* [WORK REQUIRED] Which lines below contain the word "mishap"? Copy each of them.

* [RECORD SET]
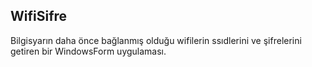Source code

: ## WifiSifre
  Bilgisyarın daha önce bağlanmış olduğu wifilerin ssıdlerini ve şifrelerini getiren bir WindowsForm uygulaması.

---

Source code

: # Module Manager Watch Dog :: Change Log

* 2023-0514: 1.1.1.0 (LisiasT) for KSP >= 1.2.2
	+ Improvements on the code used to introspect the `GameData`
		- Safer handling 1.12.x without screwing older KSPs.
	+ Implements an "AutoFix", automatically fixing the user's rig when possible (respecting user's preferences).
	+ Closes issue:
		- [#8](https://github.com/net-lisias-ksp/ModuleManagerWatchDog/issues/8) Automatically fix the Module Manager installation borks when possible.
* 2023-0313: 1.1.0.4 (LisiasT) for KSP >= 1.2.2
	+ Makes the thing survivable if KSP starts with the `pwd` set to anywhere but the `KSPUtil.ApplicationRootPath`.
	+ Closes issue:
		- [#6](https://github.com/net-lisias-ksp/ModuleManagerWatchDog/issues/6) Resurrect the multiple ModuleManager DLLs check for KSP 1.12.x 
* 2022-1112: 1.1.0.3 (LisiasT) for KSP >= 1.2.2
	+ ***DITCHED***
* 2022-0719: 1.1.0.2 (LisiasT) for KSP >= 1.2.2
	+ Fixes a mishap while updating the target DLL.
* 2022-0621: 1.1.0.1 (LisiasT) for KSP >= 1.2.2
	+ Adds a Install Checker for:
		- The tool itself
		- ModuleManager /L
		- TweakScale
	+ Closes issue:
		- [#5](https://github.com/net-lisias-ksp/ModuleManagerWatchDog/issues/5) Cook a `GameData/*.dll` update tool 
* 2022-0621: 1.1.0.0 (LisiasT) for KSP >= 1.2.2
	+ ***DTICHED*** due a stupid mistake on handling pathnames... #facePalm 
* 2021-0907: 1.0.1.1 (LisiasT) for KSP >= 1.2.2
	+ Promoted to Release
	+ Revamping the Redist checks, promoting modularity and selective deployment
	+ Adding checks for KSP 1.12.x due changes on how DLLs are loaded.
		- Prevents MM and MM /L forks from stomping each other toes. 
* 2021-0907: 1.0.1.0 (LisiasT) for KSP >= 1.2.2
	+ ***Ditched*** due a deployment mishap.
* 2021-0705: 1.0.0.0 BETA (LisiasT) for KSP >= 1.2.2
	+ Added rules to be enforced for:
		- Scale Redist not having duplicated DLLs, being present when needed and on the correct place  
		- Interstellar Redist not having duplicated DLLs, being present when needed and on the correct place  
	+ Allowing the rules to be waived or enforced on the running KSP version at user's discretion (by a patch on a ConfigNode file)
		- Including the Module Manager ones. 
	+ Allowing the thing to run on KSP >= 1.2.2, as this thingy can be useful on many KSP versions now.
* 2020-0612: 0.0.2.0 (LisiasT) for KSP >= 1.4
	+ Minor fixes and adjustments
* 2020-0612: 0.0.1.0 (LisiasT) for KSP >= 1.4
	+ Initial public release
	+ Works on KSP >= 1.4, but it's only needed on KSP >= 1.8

* [EXERCISE ANSWER]
	+ Fixes a mishap while updating the target DLL.
	+ ***Ditched*** due a deployment mishap.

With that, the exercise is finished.